The SELECT trial (Lincoff et al, NEJM 2023) was a randomized controlled, double-blind, event-driven, superiority trial that included patients with a medium BMI of 27 kg/m2, but without diabetes. A pre-specified analysis showed that composite kidney outcome was lower with semaglutide 2.4 mg (1.8% vs 2.2%), HR= 0.78; 95% CI, 0.63-0.96. The treatment benefit at 104 weeks for eGFR was 0.75 ml/min/1.73m2 (95% CI 0.43-1.06; P < 0.001) in favor of semaglutide (Colhoun et al, Nat Med 2024). However, only approx. 11% of the total trial population had an eGFR <60, and >85% had UACR <30 mg/g. A mentionable possible confounder is weight loss in semaglutide arm was -9.39% (vs placebo -0.88%). The SELECT trial didn’t measure cystatin C-based eGFR, to distinguish eGFR changes due to muscle mass.
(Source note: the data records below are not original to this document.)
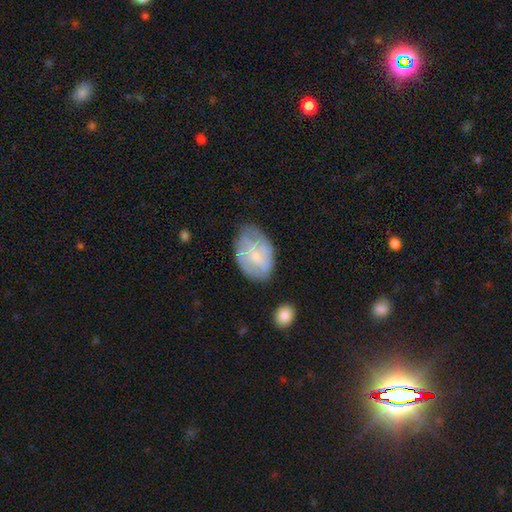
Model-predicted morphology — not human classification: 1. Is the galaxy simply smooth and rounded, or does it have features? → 54% featured or disk, 38% smooth, 8% star or artifact.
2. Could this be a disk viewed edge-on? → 96% no, 4% yes.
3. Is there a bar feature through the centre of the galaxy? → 63% no, 31% weak, 6% strong.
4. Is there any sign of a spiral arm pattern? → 58% yes, 42% no.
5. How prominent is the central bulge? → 53% small, 24% moderate, 20% none, 2% large, 1% dominant.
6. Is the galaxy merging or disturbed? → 55% none, 29% minor disturbance, 13% major disturbance, 3% merger.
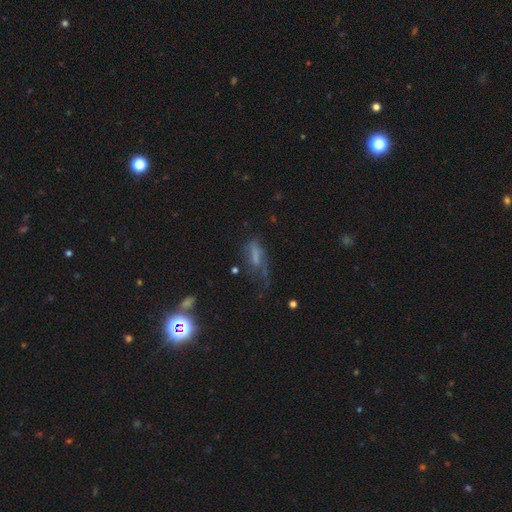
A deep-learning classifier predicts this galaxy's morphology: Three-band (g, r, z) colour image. It shows a smooth galaxy with no disk features (49%). Merging: major disturbance (41%).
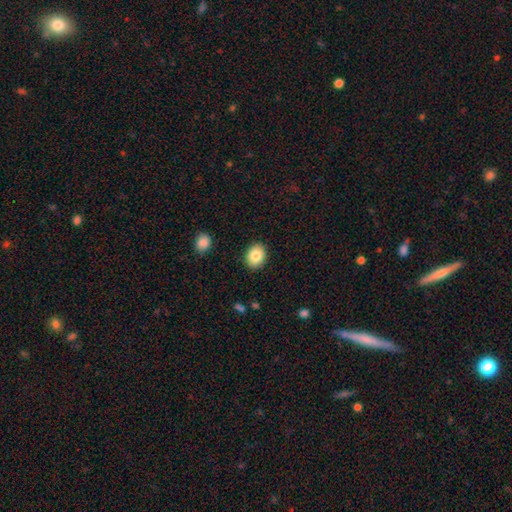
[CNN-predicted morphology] Smooth or featured?
  - smooth: 85% *
  - star or artifact: 8%
  - featured or disk: 7%
How rounded?
  - in between: 59% *
  - round: 40%
  - cigar-shaped: 1%
Merging?
  - none: 89% *
  - minor disturbance: 8%
  - major disturbance: 2%
  - merger: 1%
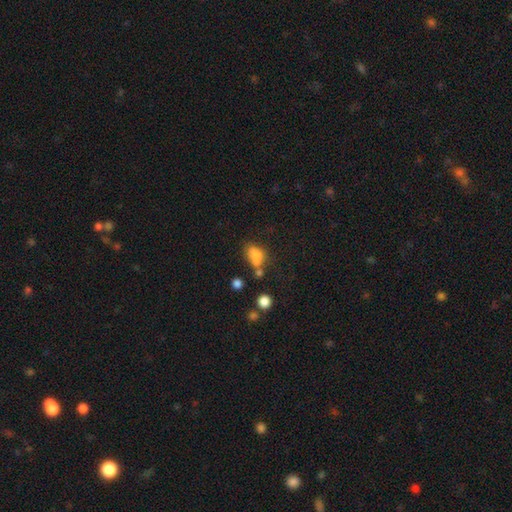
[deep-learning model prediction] Smooth or featured? Predicted: smooth (p=0.74). How rounded? Predicted: in between (p=0.79). Merging? Predicted: none (p=0.35).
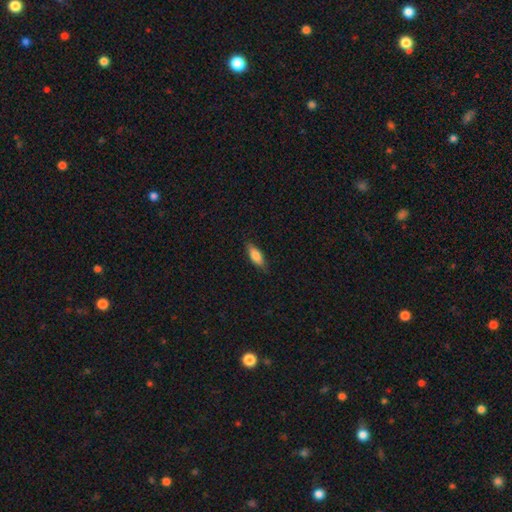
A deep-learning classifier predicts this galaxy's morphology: Smooth or featured? Predicted: smooth (p=0.78). How rounded? Predicted: in between (p=0.66). Merging? Predicted: none (p=0.82).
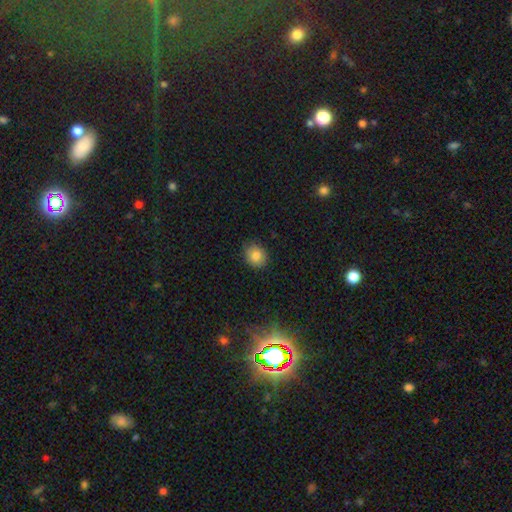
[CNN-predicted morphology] Smooth or featured? smooth (83%)
How rounded? round (75%)
Merging? none (88%)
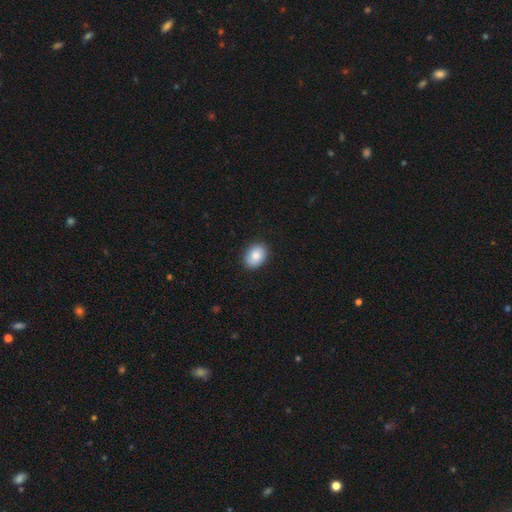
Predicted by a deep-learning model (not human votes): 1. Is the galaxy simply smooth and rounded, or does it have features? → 84% smooth, 9% featured or disk, 7% star or artifact.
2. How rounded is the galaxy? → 71% in between, 28% round, 1% cigar-shaped.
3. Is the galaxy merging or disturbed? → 89% none, 9% minor disturbance, 2% major disturbance, 1% merger.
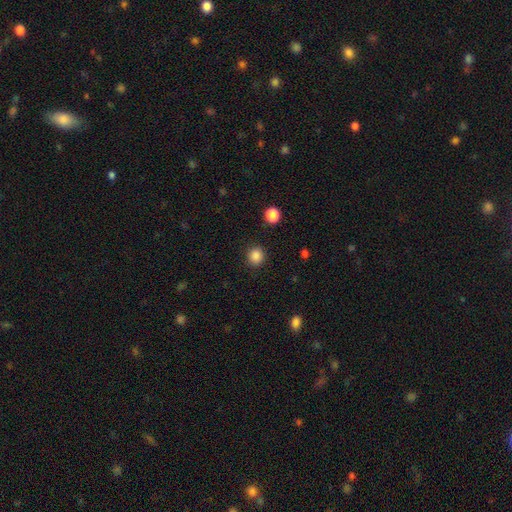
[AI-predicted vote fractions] Smooth or featured? Predicted: smooth (p=0.86). How rounded? Predicted: round (p=0.88). Merging? Predicted: none (p=0.90).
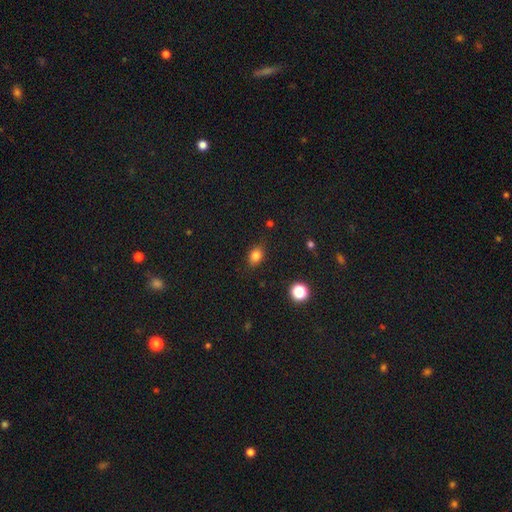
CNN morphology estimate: Q: Smooth or featured?
A: smooth (81%); runner-up: star or artifact (12%)
Q: How rounded?
A: in between (69%); runner-up: round (29%)
Q: Merging?
A: none (83%); runner-up: minor disturbance (12%)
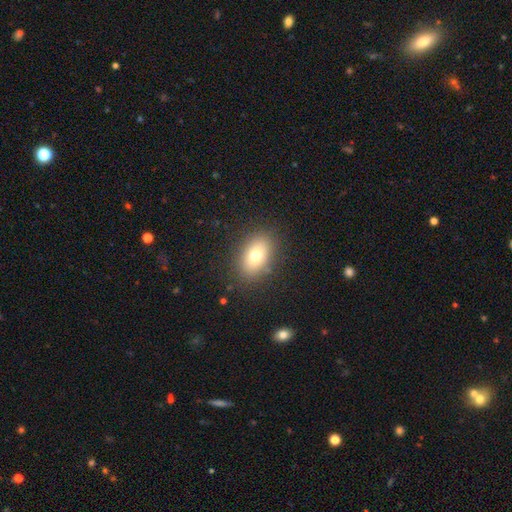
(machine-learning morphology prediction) Q: Smooth or featured?
A: smooth (73%); runner-up: featured or disk (15%)
Q: How rounded?
A: in between (79%); runner-up: round (19%)
Q: Merging?
A: none (86%); runner-up: minor disturbance (10%)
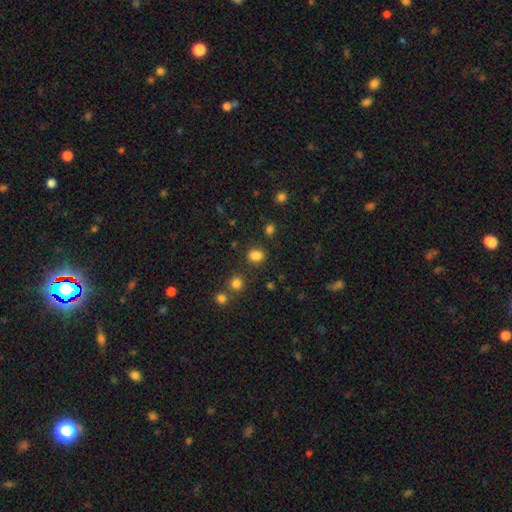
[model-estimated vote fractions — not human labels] Smooth or featured: smooth — 82% (star or artifact — 14%)
How rounded: round — 53% (in between — 46%)
Merging: none — 79% (minor disturbance — 11%)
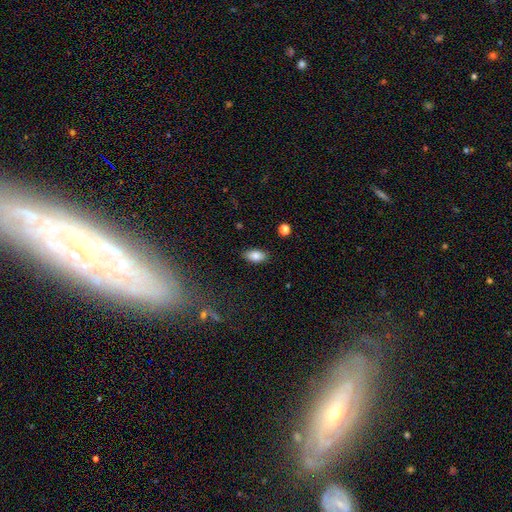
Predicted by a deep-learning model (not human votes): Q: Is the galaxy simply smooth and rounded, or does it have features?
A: smooth — 84%.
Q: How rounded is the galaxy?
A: in between — 92%.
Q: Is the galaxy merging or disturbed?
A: none — 86%.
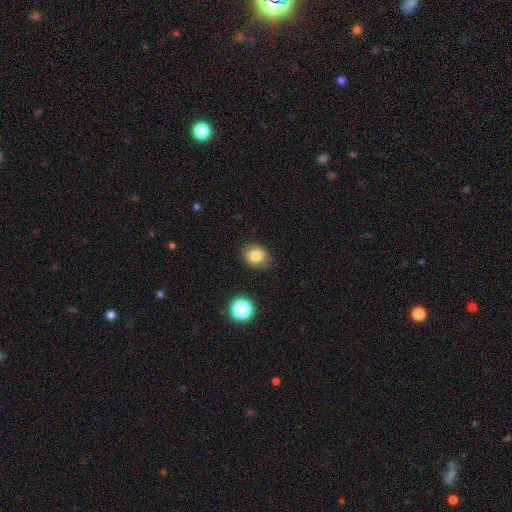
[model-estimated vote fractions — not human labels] Morphology: type=smooth (81%); roundness=round (59%); merging=none (85%).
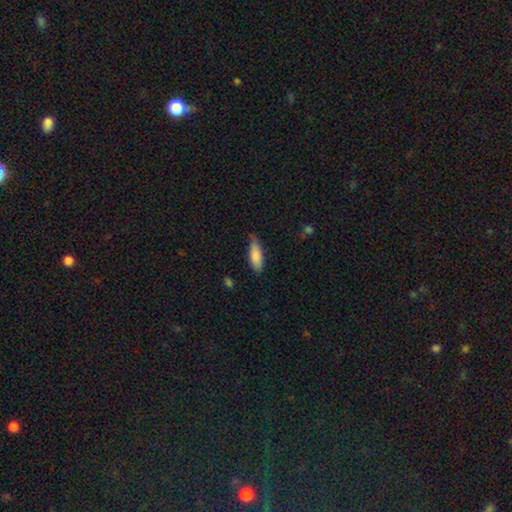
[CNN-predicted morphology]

Figure 1 from Colhoun, et al, Nat Med 2024
Even if semaglutide saves lives, hearts, and kidneys, and FLOW is a global trial, implementation of the so-called fourth pillar remains a local challenge. A registry study in 2020 in the US showed only 40% of the patients with CKD were on ACEi/ ARBs, and smaller similar percentages (around 6%) for SGLT2i and GLP1-RA use (Nicholas, et al, Diabetes Obes Metab, 2023). Much has changed since 2020, but much has not. In the end, the drugs can only benefit the patients who are prescribed them and can take them.
Slide from Katherine Tuttle’s presentation, during FLOW session, 61st European Renal Association Congress
Conclusion
The FLOW trial showed that semaglutide significantly decreased the risk of progression of kidney disease in T2DM, without significant increases in serious adverse events. The beneficial effects were consistent across different eGFRs and degrees of albuminuria. Have GLP1RAs managed to turn the clock back on the natural history of diabetes and its complications? GLP-1RAs may be the game changers for CKD in the next decades. Let’s glipinate!